- _Tareas y ejercicios_:
**A.** Traduce al inglés esta oración de la nota sobre el desalojo: «Es el sexto intento de desahucio desde 2011 y finalmente se llevó a cabo.»
**B.** Por favor, escribe la continuación de la nota sobre el desalojo a partir de su última oración.

··· Extracto de página ···

Tras 15 años de disputa: ejecutaron el desalojo de la comunidad mapuche Quintriqueo en la Ruta 40
Después de 15 años de disputa y múltiples intentos fallidos, la Justicia ejecutó el desalojo de la comunidad mapuche Quintriqueo en Villa La Angostura. ¿Qué pasó en el operativo y cómo reaccionaron los ocupantes? Los detalles que no se contaron.
La Justicia de Villa La Angostura concretó este miércoles el desalojo de la comunidad mapuche Quintriqueo (Lof Kinxikew) del lote pastoril N°42, en Colonia Nahuel Huapi, sobre la Ruta 40. Es el sexto intento de desahucio desde 2011 y finalmente se llevó a cabo. El terreno, de más de 600 hectáreas en la zona de El Pedregoso, es reclamado por las familias como territorio ancestral, pero la justicia ordenó la restitución a la heredera de origen belga, María Cristina Broers.

··· Sección de datos ···

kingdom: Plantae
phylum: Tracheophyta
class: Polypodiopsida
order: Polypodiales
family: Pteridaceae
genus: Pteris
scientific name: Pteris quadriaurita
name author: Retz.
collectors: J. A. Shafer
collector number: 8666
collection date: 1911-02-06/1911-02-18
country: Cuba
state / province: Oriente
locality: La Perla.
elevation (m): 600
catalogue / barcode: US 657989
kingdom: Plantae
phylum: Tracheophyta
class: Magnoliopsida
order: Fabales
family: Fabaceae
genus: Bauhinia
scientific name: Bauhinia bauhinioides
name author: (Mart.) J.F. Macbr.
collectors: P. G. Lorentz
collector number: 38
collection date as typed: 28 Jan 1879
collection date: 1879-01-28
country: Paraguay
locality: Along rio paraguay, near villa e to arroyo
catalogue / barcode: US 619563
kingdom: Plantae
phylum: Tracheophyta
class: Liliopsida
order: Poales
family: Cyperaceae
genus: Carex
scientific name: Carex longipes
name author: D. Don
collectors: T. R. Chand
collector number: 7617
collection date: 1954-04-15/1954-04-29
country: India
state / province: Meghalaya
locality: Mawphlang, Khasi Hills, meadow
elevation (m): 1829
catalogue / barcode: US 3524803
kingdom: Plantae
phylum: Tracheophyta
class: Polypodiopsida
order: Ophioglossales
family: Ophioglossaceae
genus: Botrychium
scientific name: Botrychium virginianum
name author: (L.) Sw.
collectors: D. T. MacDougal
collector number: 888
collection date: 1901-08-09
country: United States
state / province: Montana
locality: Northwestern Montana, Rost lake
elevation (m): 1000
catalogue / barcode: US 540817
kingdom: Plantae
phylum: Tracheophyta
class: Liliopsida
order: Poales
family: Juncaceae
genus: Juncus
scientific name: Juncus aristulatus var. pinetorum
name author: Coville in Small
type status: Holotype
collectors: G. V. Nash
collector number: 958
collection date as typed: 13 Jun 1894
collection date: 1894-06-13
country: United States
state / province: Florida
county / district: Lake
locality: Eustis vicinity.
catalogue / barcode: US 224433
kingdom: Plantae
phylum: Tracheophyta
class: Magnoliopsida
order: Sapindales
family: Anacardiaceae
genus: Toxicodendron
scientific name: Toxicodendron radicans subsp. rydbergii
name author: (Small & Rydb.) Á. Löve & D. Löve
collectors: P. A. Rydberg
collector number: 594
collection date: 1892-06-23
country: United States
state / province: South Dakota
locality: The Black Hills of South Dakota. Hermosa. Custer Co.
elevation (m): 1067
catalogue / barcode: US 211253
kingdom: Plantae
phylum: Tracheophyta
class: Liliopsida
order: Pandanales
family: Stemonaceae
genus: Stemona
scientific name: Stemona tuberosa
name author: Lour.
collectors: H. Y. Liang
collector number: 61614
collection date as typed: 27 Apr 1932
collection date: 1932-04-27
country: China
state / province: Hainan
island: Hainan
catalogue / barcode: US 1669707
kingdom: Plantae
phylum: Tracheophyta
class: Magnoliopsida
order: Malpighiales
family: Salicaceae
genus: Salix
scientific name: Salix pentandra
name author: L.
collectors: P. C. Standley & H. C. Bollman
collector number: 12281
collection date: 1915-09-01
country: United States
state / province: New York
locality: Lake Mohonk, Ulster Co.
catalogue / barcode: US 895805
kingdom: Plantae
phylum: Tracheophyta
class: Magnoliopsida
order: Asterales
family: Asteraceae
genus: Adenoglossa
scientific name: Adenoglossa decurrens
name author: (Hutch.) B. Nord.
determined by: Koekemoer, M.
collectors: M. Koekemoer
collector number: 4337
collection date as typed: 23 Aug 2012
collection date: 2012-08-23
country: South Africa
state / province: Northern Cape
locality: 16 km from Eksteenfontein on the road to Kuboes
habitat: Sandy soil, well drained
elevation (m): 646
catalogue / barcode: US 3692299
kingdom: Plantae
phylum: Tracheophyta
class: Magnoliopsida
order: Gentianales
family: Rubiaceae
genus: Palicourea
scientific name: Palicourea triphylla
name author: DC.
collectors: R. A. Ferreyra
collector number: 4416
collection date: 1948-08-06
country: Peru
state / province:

···

- _Respuestas a tareas_:
**A.** It is the sixth eviction attempt since 2011, and it was finally carried out.

**B.**
El operativo arrancó a las 9 de la mañana, cuando un oficial de justicia se presentó en el lugar junto a personal policial a cargo del comisario inspector Miguel Ángel Poblete. Tras una orden telefónica del juez Francisco Astoul Bonorino, se cortó la cadena de acceso y se ingresó al predio. Según pudo saber LM Neuquén, las personas que estaban allí se retiraron "de forma voluntaria y pacífica", sin resistencia.
¿Qué pasó en cada una de las tres viviendas?
La orden de desalojo, firmada el 12 de agosto y notificada ese mismo día, alcanzó a tres casas. En la primera, la propia lonco Amancay Quintriqueo pidió retirar sus pertenencias y las de su tía, que también vivía allí, y se fue sin oponer resistencia.
En la segunda, el ocupante no estaba: al parecer había viajado a Bariloche porque su esposa tenía un problema de salud. En la tercera, un hombre apellidado Quintriqueo (que no mostró documento) y una mujer recibieron a los oficiales. Como ella presentaba un cuadro de diabetes y presión alta, el personal médico que estaba en el lugar la trasladó en ambulancia para controlar su estado.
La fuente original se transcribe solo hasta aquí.